Financial Rating Service Warns of Further Strain on V.I. Economy

The financial ratings service Fitch Ratings warned of a negative financial outlook for the U.S. Virgin Islands, which will narrow the territory’s budgeting options for the next few years.

The warning was reported by the service on the Business Wire website. While the agency confirmed the BBB rating for bonds sold last month by the Public Finance Authority, it warned of further strains on the local economy.

The bond issue included a restructuring of existing debts to provide budget relief in the 2014 fiscal year, as well as the refunding for savings of a portion of the PFA’s outstanding Series 2004 Bonds. The financial restructuring and refunding combined to create $22.7 million of overall debt service savings for the upcoming fiscal year.

Bond ratings are issued by analysts who assess the credit worthiness of a government or corporation debt issues, similar to the way credit agencies issue credit ratings for individuals. Fitch’s ratings run from AAA to D. The BBB+ rating the territory received is considered a high medium grade.

But the rating service warned that, while debt-service coverage remains satisfactory even through stress scenarios, there are challenges.
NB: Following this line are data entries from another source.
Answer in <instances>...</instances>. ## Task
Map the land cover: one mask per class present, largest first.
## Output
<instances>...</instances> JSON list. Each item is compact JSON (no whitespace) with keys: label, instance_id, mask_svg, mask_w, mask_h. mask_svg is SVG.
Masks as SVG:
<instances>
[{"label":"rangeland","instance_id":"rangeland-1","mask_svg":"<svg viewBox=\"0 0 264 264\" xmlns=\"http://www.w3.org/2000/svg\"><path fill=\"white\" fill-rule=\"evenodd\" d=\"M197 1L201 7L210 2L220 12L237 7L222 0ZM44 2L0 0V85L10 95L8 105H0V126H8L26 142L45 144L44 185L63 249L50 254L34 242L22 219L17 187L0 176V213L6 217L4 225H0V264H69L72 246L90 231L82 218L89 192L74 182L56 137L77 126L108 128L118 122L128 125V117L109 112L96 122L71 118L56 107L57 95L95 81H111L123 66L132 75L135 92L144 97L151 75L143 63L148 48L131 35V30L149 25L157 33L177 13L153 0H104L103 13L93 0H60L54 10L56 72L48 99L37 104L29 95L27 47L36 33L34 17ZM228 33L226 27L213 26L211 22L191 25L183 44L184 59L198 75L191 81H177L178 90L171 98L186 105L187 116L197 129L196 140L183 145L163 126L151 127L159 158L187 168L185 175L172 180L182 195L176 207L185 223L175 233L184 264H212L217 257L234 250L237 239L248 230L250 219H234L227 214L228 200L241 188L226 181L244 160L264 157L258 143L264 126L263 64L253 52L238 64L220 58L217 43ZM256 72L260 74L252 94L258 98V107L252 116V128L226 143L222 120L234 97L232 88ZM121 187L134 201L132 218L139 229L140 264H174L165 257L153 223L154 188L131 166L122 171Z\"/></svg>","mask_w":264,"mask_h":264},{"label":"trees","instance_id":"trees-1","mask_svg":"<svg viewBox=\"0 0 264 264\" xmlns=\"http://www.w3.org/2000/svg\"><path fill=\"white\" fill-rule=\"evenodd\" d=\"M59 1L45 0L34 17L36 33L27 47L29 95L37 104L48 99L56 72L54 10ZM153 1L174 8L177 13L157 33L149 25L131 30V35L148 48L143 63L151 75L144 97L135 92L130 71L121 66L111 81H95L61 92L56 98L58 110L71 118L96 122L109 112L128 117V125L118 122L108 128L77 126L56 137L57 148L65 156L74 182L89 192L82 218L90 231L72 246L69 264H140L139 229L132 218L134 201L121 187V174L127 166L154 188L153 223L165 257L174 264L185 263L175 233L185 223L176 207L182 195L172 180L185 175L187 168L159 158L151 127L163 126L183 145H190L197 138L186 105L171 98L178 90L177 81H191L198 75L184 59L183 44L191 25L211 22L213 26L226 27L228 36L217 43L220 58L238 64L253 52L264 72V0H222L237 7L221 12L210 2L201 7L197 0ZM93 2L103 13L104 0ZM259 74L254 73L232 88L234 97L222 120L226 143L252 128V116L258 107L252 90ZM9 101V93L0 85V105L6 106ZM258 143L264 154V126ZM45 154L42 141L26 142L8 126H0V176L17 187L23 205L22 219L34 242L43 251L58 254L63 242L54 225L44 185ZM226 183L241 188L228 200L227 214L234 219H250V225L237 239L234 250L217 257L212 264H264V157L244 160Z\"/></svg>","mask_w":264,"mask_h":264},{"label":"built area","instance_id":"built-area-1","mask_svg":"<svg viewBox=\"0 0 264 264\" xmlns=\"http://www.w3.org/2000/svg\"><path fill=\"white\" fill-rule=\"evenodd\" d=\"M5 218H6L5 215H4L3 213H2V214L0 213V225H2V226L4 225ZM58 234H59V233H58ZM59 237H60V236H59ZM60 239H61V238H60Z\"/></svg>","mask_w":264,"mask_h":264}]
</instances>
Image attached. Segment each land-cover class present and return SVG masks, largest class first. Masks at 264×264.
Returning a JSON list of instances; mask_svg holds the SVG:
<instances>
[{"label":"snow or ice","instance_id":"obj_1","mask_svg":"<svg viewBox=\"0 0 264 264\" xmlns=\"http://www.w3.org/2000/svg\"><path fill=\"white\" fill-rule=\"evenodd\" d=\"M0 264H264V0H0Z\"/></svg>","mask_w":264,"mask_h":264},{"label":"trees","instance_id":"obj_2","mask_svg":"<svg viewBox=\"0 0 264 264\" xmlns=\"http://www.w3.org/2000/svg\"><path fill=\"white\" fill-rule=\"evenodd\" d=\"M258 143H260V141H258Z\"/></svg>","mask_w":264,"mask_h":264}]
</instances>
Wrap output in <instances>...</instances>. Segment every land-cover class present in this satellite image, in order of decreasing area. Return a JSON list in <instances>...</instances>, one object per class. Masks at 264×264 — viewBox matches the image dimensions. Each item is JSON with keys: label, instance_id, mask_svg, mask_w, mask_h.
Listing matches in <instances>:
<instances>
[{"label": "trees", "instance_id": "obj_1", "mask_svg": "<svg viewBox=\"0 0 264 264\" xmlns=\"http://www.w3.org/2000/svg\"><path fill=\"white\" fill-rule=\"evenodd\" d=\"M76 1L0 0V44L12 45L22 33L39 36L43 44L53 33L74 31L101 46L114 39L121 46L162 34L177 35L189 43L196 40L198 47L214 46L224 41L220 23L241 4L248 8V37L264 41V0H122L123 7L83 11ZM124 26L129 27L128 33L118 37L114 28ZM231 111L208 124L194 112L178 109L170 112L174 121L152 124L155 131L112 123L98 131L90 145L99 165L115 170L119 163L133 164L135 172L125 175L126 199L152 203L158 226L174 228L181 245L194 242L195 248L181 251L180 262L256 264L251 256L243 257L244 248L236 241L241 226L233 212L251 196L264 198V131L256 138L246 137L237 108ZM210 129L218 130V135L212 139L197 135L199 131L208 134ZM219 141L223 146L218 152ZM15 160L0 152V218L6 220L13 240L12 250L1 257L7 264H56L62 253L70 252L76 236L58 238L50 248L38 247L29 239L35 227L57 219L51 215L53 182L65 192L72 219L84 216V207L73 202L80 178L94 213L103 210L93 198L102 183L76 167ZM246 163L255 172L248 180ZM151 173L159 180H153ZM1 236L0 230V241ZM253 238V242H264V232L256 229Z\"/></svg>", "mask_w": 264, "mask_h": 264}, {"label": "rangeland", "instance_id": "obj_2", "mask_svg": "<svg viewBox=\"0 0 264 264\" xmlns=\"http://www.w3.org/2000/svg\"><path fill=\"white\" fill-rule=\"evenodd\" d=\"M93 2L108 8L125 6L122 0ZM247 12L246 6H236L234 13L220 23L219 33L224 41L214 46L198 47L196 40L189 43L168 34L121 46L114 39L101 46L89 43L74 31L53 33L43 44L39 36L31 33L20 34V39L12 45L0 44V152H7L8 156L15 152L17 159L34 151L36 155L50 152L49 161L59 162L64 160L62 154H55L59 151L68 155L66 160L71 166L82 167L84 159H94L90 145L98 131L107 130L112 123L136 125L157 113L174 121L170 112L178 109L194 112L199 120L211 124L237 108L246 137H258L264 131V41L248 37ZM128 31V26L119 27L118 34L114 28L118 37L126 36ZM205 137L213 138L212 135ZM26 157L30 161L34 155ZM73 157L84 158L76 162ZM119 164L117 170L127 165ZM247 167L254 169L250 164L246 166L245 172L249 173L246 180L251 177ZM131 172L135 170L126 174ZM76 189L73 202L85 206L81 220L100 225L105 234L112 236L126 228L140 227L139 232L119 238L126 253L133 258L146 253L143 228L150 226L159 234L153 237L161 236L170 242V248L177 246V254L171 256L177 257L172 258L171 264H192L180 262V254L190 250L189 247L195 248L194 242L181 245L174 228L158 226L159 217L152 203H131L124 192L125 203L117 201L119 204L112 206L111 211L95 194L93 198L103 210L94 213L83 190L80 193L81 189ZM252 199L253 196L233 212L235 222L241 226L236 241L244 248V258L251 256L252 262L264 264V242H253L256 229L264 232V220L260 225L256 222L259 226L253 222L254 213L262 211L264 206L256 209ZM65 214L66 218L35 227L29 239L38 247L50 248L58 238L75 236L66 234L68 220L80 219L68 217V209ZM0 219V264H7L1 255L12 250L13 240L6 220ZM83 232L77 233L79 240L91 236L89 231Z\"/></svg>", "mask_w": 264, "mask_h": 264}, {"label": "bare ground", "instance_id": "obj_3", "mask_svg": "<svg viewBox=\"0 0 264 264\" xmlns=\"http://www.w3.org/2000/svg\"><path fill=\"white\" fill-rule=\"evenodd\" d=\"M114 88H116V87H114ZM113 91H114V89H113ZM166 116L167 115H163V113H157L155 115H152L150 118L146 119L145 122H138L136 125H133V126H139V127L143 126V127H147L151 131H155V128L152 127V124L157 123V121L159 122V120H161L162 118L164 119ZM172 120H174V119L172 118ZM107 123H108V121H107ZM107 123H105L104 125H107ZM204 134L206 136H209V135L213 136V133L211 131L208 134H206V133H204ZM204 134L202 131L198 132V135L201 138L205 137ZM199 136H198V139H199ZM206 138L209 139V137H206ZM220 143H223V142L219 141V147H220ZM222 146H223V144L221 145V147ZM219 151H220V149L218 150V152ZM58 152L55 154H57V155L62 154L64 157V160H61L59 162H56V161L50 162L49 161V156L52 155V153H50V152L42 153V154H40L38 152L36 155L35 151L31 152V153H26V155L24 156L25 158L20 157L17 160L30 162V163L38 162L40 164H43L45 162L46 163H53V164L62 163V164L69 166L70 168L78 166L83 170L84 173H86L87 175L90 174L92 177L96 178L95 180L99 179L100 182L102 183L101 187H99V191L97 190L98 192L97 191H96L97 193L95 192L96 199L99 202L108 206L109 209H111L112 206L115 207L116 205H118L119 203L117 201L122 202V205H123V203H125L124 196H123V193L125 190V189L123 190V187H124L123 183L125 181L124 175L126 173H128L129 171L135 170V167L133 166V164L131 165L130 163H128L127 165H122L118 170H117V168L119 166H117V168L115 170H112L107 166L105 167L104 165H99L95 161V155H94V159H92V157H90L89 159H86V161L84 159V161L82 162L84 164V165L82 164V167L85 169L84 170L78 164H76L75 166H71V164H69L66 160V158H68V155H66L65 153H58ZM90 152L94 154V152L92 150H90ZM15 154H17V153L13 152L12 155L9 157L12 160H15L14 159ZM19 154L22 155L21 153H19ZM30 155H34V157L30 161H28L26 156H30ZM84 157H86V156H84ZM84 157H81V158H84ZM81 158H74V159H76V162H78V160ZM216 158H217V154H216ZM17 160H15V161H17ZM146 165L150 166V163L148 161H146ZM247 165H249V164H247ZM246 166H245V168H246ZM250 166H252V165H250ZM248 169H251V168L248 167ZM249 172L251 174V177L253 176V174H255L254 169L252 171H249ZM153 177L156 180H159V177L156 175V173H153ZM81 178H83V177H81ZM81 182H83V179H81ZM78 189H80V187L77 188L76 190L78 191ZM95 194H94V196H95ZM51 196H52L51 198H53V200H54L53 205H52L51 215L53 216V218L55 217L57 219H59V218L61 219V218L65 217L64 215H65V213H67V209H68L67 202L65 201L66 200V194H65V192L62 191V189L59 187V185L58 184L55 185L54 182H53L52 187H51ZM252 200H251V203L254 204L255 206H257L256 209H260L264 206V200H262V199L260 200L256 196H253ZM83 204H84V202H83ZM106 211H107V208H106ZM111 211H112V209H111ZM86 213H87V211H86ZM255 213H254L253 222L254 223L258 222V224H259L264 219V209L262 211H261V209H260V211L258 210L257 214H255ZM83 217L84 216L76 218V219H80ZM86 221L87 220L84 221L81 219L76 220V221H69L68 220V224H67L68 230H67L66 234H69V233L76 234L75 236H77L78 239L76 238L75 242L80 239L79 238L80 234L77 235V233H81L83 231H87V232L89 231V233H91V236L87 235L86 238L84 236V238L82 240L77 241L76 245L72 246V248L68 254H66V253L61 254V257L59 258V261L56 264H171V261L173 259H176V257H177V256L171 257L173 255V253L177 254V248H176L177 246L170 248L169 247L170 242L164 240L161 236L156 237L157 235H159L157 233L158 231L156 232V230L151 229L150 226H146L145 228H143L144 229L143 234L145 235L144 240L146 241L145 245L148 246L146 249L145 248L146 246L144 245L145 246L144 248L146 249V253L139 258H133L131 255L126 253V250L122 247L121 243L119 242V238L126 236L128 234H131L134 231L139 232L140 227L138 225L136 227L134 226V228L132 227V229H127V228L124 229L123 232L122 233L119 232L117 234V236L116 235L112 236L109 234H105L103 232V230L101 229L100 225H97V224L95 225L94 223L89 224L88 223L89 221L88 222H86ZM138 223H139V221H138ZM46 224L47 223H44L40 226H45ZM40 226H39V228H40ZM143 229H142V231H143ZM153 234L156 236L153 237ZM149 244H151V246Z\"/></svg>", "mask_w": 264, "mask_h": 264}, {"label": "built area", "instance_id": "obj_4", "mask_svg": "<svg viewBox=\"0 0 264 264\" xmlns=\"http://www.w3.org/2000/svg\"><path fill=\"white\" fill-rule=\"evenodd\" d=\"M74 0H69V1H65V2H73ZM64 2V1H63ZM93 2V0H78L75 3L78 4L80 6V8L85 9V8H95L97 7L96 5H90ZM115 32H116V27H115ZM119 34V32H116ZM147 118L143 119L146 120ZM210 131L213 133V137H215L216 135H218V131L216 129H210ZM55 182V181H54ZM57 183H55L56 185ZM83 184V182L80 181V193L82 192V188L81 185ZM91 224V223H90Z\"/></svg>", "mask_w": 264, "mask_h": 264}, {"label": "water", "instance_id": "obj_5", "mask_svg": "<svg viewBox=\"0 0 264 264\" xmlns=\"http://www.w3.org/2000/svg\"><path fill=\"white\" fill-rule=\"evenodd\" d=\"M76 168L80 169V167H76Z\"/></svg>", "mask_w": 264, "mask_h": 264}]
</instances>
"Longstanding fiscal challenges worsened in the recent downturn with sharp revenue declines, prolonged, unresolved property tax litigation, high fixed-cost burdens and difficulty in reducing expenditures," Fitch’s report says. "These fiscal challenges were compounded by the closure of Hovensa. The territory has relied on borrowing to close both its operating gaps and maintain liquidity, and financial operations are expected to remain structurally imbalanced for the next several fiscal years."

The company also said the territory’s net tax-supported debt is extremely high, and dedication of revenues to debt service reduces fiscal flexibility. Other liabilities noted in the report include pensions and unpaid retroactive salaries, both of which further weigh on the territory’s limited resources. It particularly noted uncertainty over the government pension system.

These factors add up to further difficulties in the coming years, it said.

"The USVI will continue to have difficulty achieving ongoing structural budget balance in the context of revenue losses due to the loss of its largest taxpayer and employer, longstanding fiscal constraints, high fixed costs and very high liabilities,” the report said. “The USVI has had limited flexibility in responding first to the economic downturn and now to an economy that is hampered by employment losses from the Hovensa closure. Despite making deep spending cuts, including staffing reductions and an 8 percent across the board salary cut, as well as increasing the (gross receipts tax) rate to address its structural budget gap, the operating budget is significantly unbalanced."

It’s not all bad news though, the report said.

"Although the USVI enjoys less flexibility in fiscal matters than U.S. states, the U.S. legal and regulatory environment provides stability through some oversight of financial operations as well as the allocation of grant and operating revenue," according to Fitch’s report.